**TEXT SECTION:**
──────────

Re: Reader feedback: Develop rail system, Volume 11, Number 25, June 27-July 23, 2005

Why countries repeatedly make the same mistakes in dealing with automobile addiction is a question I spend a lot of time trying to answer.

I suspect that the problem lies in whatever is the cause of auto addiction. For some reason, which I cannot understand, addicts feel that autos give them a sense of freedom or power.

Since autos, like cocaine, are wildly expensive, the first people to acquire them in a developing economy are the rich or newly successful, like the lawyers and businessmen. These are also the people who have the most influence on public policy. Rather than having a social conscience, perhaps they feel it is their right to create filthy noise and air pollution that everyone else has to suffer.

As a country continues to develop, the next economic tier of people wants to inflict their noise and stink on the group even lower down, and in turn, the next lower group gets addicted. Money is diverted to highways and auto addicted culture. Rail transportation rapidly degenerates and the nation turns into a country of traffic jams.

This pattern of addiction happens again and again. The United States first became addicted after World War II, over sixty years ago; Slovenia and Sri Lanka became addicted in the last 15 years. Addicts are just beginning to take hold in Slovakia, unfortunately.

What can be done? The pattern shows that as auto-addiction spreads, public policy allows railroads to degenerate and cities and villages burn out, leading to a whole host of social problems.

Personally, my disgust for auto-addiction has made me so cynical that I think that nothing short of much higher oil prices can curb it; addicts will simply no longer be able to feed their habit.

More positively, perhaps educational programmes showing the hazards of auto-addiction could be helpful; like highlighting traffic jams, urban blight and smog, as well as the suffering caused by wars created by the thirst for oil.

Like cigarette smoking, auto-use is simply a filthy habit that without education, is almost impossible for addicts to break.

──────────

**JOB ITEM:** Reproduce verbatim the passage of the letter on automobile addiction that begins at the words "Since autos, like" and stops after "has to suffer.".

──────────

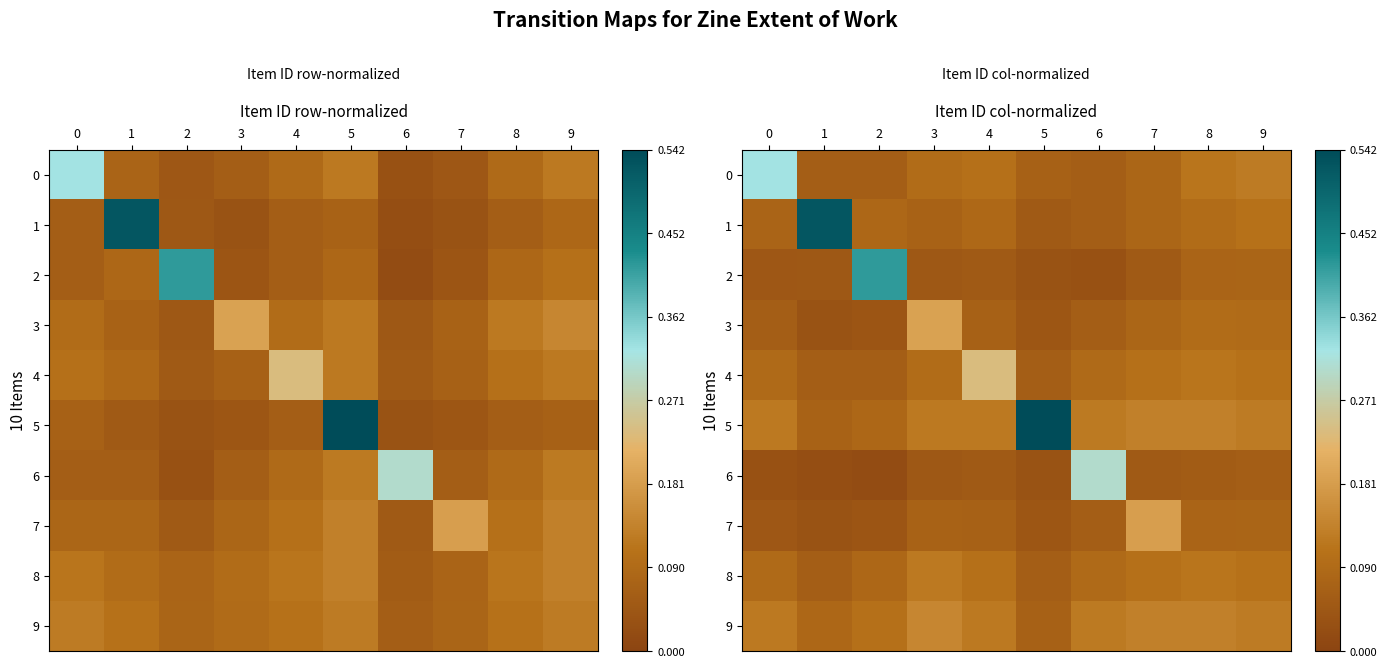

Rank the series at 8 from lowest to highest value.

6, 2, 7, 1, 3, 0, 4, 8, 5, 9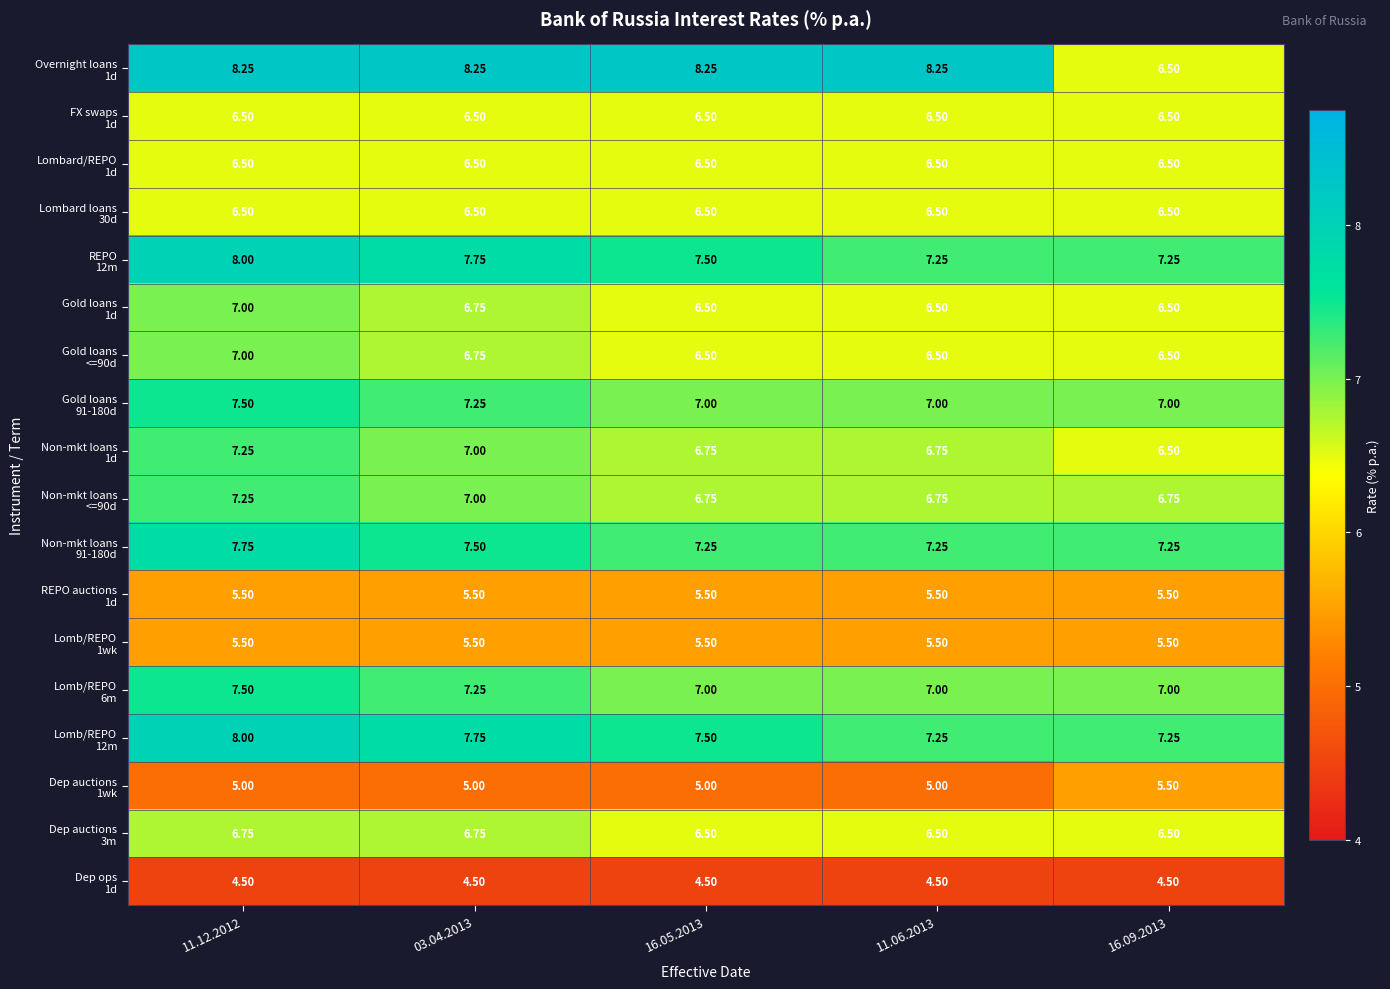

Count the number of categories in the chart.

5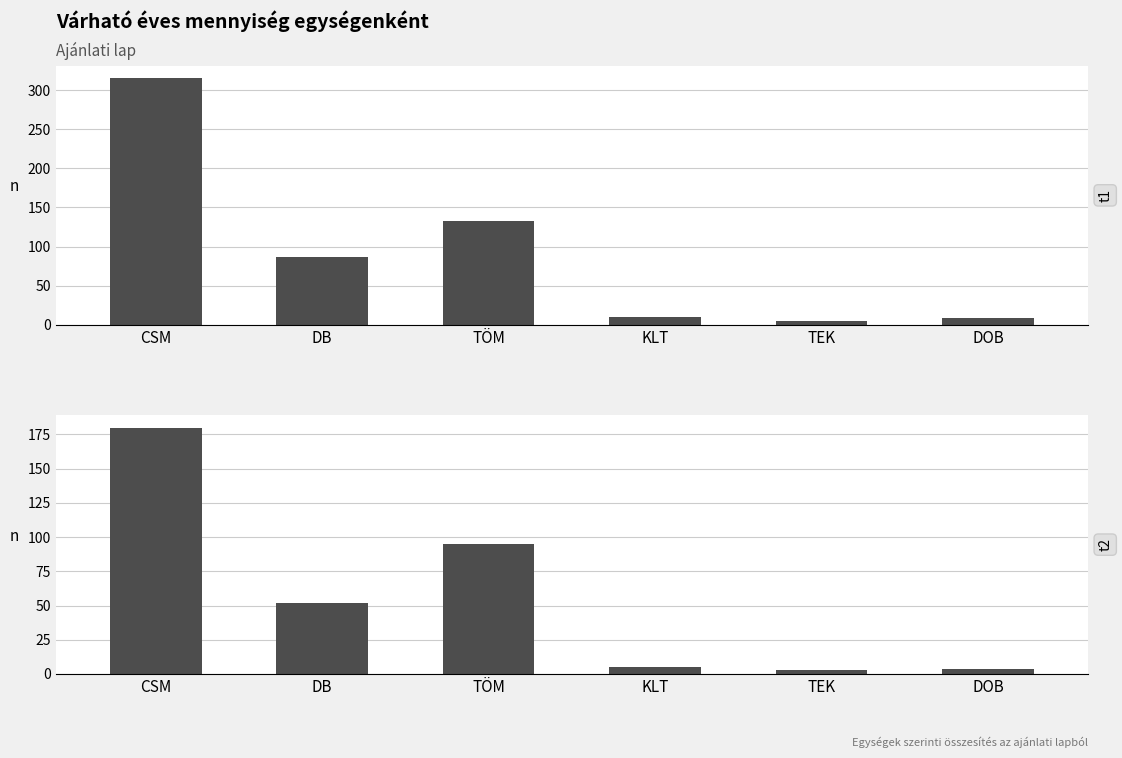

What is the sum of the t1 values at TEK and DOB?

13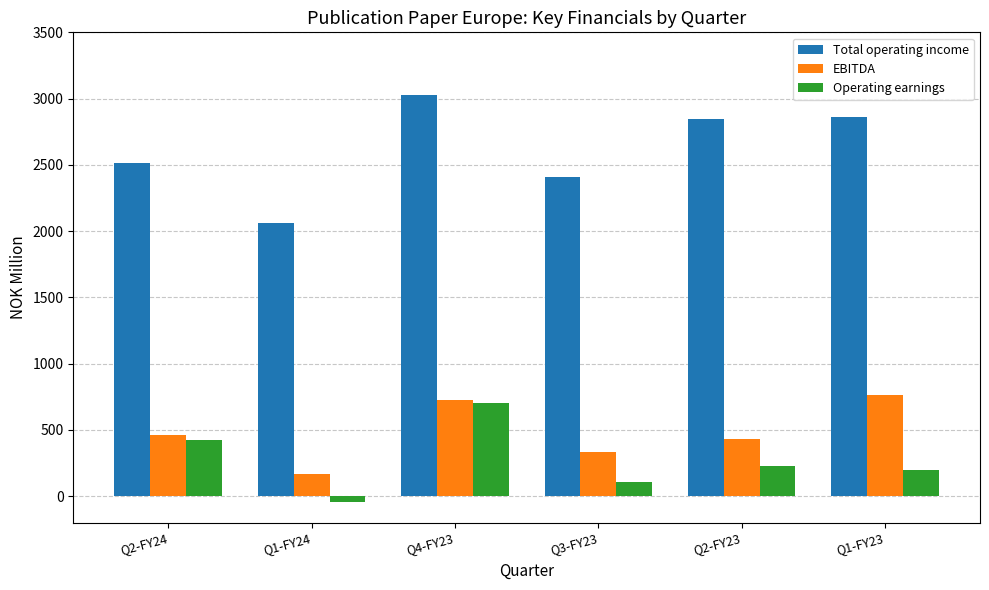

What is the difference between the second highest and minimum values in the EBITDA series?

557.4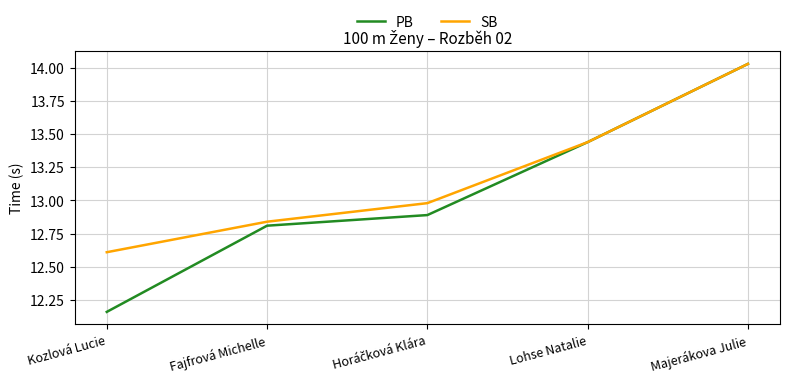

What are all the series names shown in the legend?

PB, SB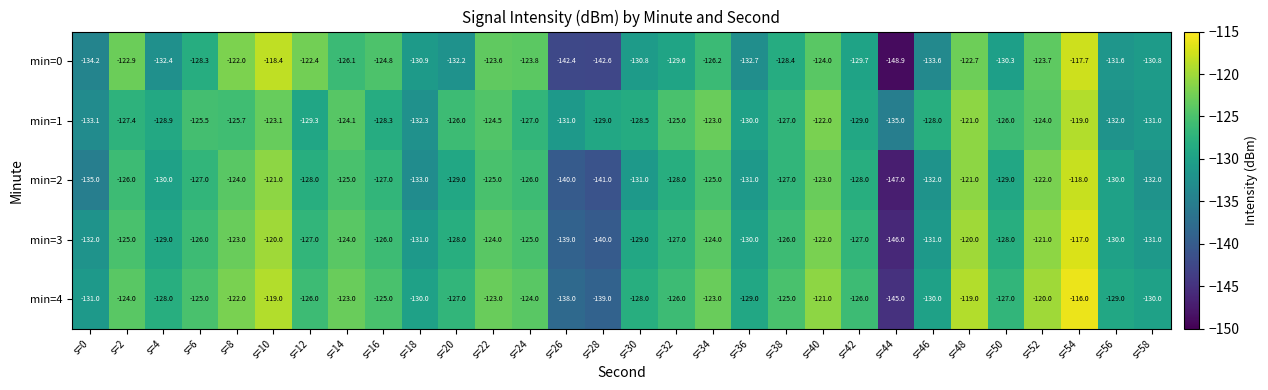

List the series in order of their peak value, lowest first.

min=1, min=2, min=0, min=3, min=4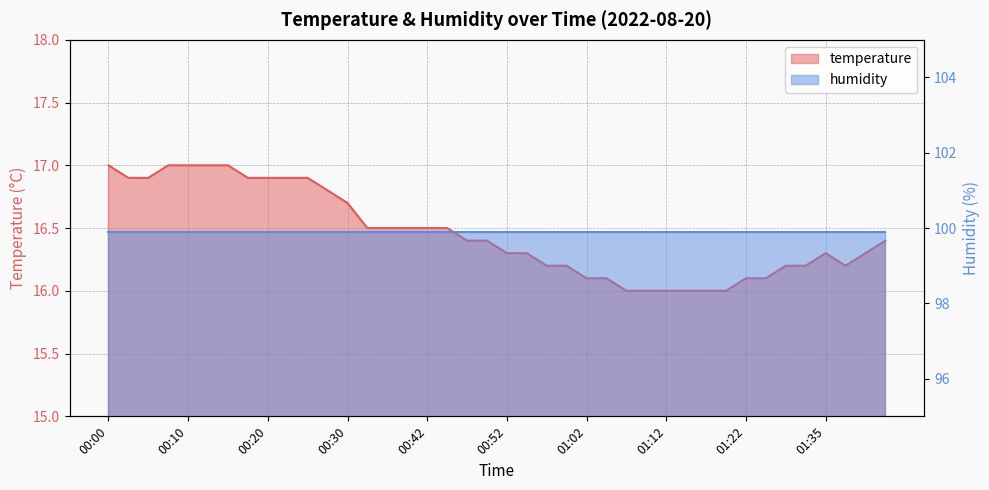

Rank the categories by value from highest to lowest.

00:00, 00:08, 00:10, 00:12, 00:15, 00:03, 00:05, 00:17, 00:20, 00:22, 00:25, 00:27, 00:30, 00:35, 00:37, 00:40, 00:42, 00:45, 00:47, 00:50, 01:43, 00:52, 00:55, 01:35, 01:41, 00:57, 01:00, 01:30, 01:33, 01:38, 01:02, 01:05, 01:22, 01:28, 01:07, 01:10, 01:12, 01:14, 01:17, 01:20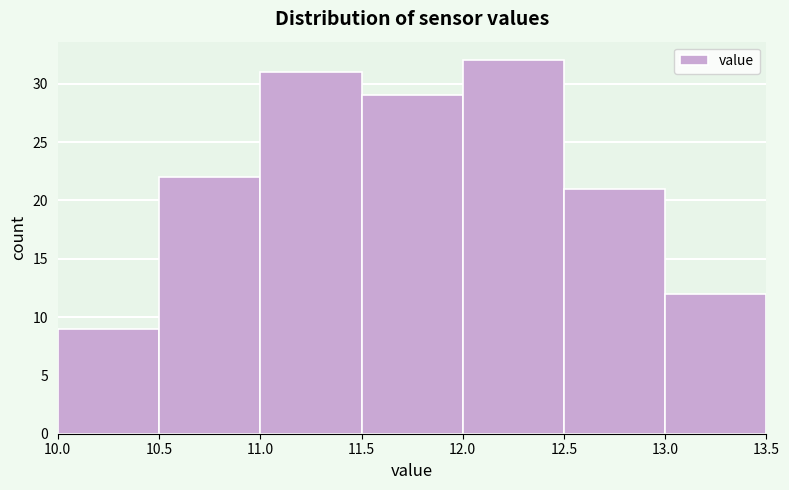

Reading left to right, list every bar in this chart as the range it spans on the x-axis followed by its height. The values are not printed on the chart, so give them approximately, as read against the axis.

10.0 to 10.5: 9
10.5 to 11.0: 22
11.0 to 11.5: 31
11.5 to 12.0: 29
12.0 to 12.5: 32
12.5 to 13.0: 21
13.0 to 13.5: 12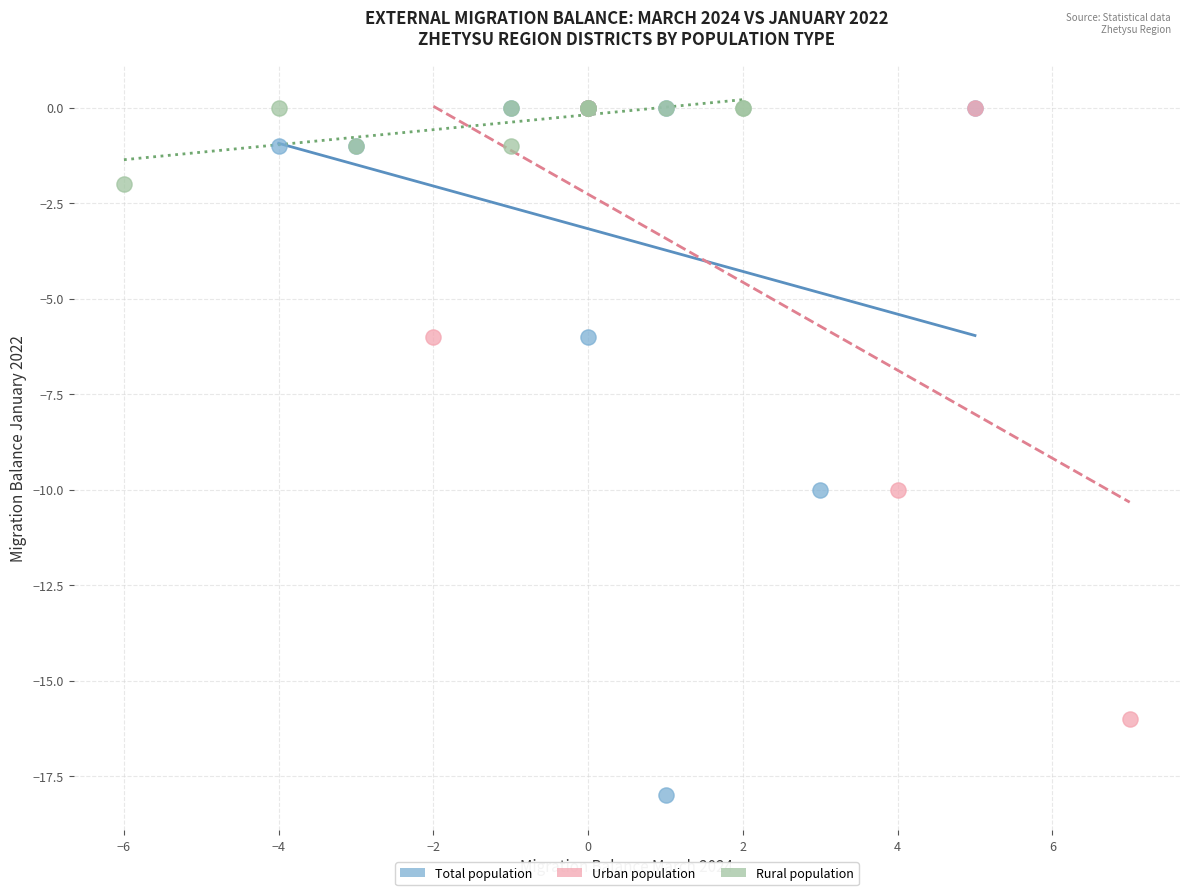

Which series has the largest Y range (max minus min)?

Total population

──────────

**ANSWER TO THIS EXERCISE:**
Since autos, like cocaine, are wildly expensive, the first people to acquire them in a developing economy are the rich or newly successful, like the lawyers and businessmen. These are also the people who have the most influence on public policy. Rather than having a social conscience, perhaps they feel it is their right to create filthy noise and air pollution that everyone else has to suffer.